In 2023, Lizhou Zhang and colleagues reported that the ionizable lipid, SM-102, in Moderna’s vaccine performed better than
ALC-0315 in Pfizer-BioNTech’s vaccine for intramuscular delivery of mRNA
and antibody production in mice and long-term stability at 4 °C.
Moreover, Pfizer-BioNTech’s 5′ UTR and Moderna’s 3′ UTR outperform their
counterparts in their contribution to transgene expression in mice. They further found that varying N1-methylpseudouridine content at the wobble
position of mRNA has little effect on vaccine efficacy. (1)
Benefits of using excipients in mRNA vaccines:
Faster development and production: Easier to adapt existing platforms for new vaccines.
Reduced risk of pre-existing immunity: Compared to viral vector-based vaccines.
More targeted immune response: Can be tailored to specific needs.

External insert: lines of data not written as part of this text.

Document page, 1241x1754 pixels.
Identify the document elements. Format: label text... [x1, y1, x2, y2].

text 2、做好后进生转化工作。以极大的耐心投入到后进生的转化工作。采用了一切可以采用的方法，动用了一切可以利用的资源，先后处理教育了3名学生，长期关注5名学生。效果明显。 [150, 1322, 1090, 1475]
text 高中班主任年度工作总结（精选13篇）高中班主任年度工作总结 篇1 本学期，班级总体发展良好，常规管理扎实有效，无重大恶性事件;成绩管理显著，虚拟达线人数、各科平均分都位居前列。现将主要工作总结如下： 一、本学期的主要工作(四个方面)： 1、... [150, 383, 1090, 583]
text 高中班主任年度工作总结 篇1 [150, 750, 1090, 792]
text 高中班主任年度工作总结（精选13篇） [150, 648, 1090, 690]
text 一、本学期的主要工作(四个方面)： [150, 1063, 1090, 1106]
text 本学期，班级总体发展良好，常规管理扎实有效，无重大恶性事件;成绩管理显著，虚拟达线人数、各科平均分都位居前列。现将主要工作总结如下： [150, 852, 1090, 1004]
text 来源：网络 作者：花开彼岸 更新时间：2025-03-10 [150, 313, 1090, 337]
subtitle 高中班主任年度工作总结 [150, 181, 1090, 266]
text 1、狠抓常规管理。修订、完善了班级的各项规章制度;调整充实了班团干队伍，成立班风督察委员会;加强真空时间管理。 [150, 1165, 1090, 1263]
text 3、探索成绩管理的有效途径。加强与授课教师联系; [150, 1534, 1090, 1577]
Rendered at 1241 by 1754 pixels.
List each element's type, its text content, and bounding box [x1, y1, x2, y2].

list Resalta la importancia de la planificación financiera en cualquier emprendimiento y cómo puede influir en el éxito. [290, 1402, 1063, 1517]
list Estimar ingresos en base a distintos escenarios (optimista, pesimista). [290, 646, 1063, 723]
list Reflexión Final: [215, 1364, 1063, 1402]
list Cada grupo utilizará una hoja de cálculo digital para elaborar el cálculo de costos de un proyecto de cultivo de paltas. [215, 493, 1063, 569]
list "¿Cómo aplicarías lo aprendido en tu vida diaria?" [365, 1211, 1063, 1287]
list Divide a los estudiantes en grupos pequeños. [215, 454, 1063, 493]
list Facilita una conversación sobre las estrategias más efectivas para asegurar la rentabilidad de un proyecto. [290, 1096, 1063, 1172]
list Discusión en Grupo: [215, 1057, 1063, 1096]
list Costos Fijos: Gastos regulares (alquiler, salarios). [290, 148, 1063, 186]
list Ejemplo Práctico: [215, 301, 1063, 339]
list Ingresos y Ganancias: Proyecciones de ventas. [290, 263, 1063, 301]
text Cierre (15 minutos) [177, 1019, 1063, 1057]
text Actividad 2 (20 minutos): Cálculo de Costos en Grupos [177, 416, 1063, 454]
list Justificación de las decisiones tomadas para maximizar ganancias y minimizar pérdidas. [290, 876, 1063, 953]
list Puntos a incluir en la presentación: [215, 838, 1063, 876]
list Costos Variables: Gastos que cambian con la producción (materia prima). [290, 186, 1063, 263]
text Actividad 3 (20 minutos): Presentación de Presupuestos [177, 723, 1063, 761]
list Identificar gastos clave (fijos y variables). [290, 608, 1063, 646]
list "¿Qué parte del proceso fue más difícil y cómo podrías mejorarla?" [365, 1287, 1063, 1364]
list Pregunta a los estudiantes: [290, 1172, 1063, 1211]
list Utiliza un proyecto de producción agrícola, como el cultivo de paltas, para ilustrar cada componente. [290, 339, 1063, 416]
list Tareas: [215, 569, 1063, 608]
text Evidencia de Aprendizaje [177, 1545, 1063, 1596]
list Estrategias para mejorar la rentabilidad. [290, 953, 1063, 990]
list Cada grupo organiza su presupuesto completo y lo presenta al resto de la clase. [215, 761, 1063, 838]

Challenges with excipients:
Long-term safety data is limited.
Finding the right combination for different applications.
Overall, excipients are essential components of mRNA vaccines, offering numerous advantages but also requiring further research.
Reference:
Shireesh P. Apte, Excipients and mRNA Vaccines, J. Excipients and Food Chem. 11 (4) 2020.
What Ingredients are in the Covid-19 Vaccine? Connecticut Department of Public Health
(1) Lizhou Zhang et al, Effect of mRNA-LNP components of two globally-marketed COVID-19 vaccines on efficacy and stability, NPJ Vaccines. 2023; 8: 156.